Heads or tails?


I'm a very psychosomatic person. Mental stress makes me physically tired, aches and pains stoke the flames of my, let's say it, excessively morbid sense of humor. Tonight's album review could go in two different directions, but if i'm gonna sell my soul at the crossroads of metaphor and hyperbole street, i'm also going to bore the devil with an extended analysis of how both paths are essentially the same and my perseverance along either hinges only on the mindset from which i choose to approach them.

I go through periods of loving and hating both Marilyn Manson and Social Distortion. They can be exactly what i want to hear, or they can come across as total poser hacks who i have to ignore for a while. They both wear makeup.

Marilyn Manson is essentially a protege of Trent Reznor but fails to be either metal or industrial at almost every turn, and Mike Ness can't decide if he's a greaser, or a hick, or a gangster, but he's really just a grungy version of all of them. What i'm saying is they are both potentially enjoyable and have their moments of amazing, but as franchises they might as well be the third Matrix movie: if you paid me to care, i'd say "pass."

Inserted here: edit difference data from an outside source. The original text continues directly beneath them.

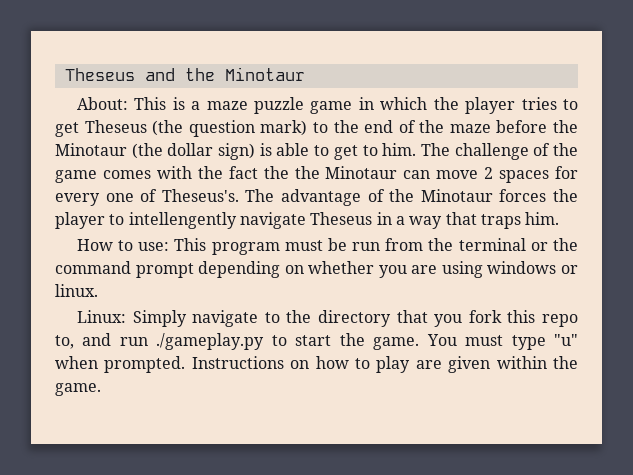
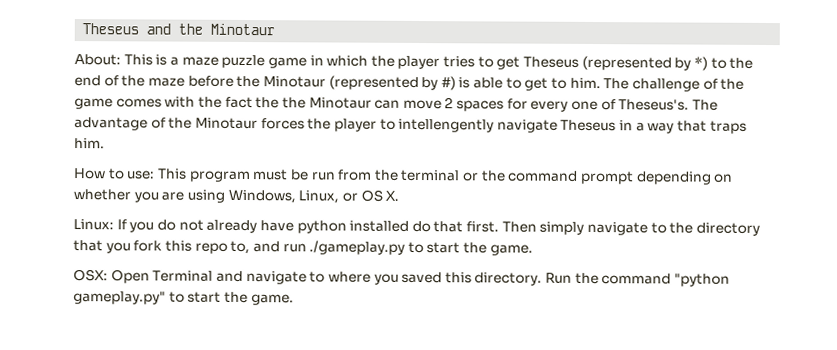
[152,120,308,137] (the question mark) -> [581,55,708,71] (represented by *)
[131,143,256,160] (the dollar sign) -> [328,75,456,91] (represented by #)
[487,261,578,274] [55,284,98,297] [76,310,187,327] windows or linux. // Linux: Simply -> [227,189,400,204] [73,219,585,235] Windows, Linux, or OS X. // Linux: If you do not already have python installed do that first. Then simply
[426,334,578,350] [55,356,547,373] You must type "u" when prompted. Instructions on how to play are given within -> [73,269,731,287] [73,291,222,305] // OSX: Open Terminal and navigate to where you saved this directory. Run the command "python gameplay.py" to start

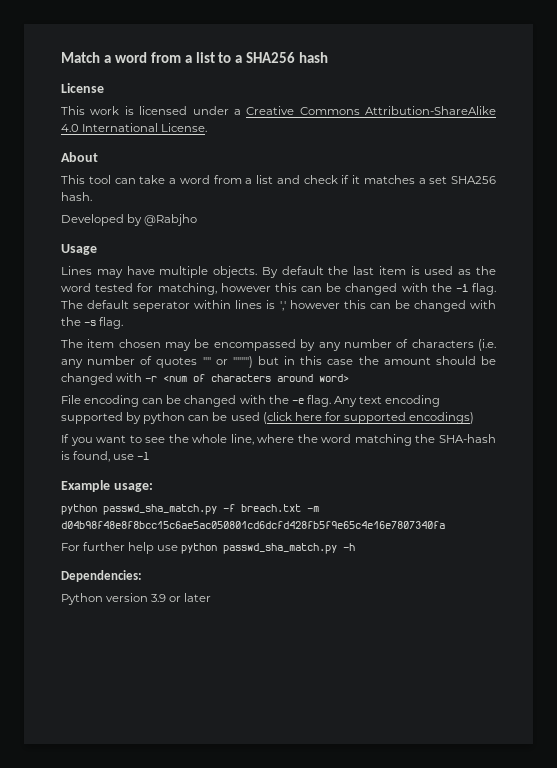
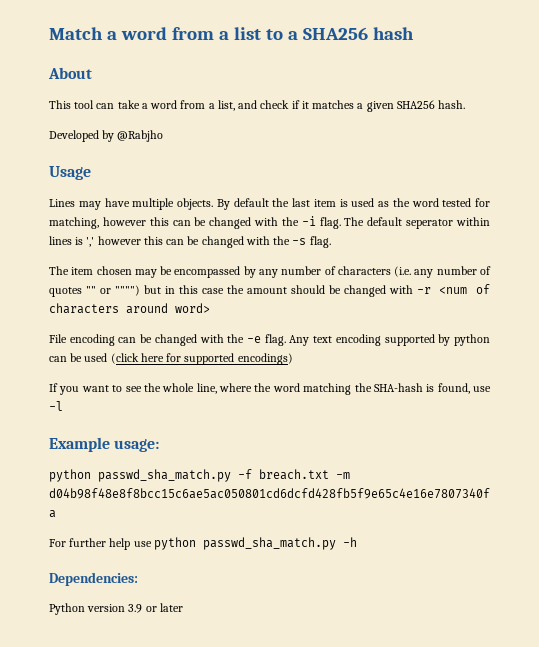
[61,83,104,93] [61,106,496,115] [61,123,208,132] // License // This work is licensed under a Creative Commons Attribution-ShareAlike 4.0 International License. -> (414, 33) none
[256,175,273,184] list -> [217,100,235,111] list,
[429,176,448,184] set -> [366,101,394,112] given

I saw Marilyn Manson in concert for Antichrist Superstar with my friend Vinh, which means i stood in the parking lot of the state fairgrounds for an hour waiting to get overly frisked by security, yelled at by activists, squeezed like a sardine in a sea of sweaty goth kids, have my poster stolen by a 12 year old who could run surprisingly fast, and get called a heathen the next day in algebra. Fun times.

I haven't seen Social Distortion except for old video footage.

Manson is a commercialized exaggeration of my thing, he's the shock-rock imitation pancake syrup of industrial, but my palate demands actual boiled sap from a maple tree harvested in a galvanized bucket from a real forest in Canada.

Mike Ness strikes me as the Billy Idol of Rockabilly. Or like if Johnny Cash were Emo. Give me the Stray Cats or Reverend Horton Heat any day of the week.

I'm not gonna stand here and say that's fair, but  don't throw the tomatoes so hard that i can't slice them up for a sandwich later.

Musically and lyrically, both these albums are great. If this was it from either of them i'd be perfectly happy. But they aren't. The things they did before them are better. The things they did after are corporate franchise work disguised as artistic license. These are two of the very, very few albums i bought as a demographic, and i traded most of that stuff for cash to pay off my first round of credit card debt. I'm not saying that's the source of my bipolar opinion of either band, but i am saying it's real when i listen to them and sometimes i just can't ignore it.

There i go, walking across the median after punching satan in the nuts. Bonus points if you can tell me the year they were published without looking it up.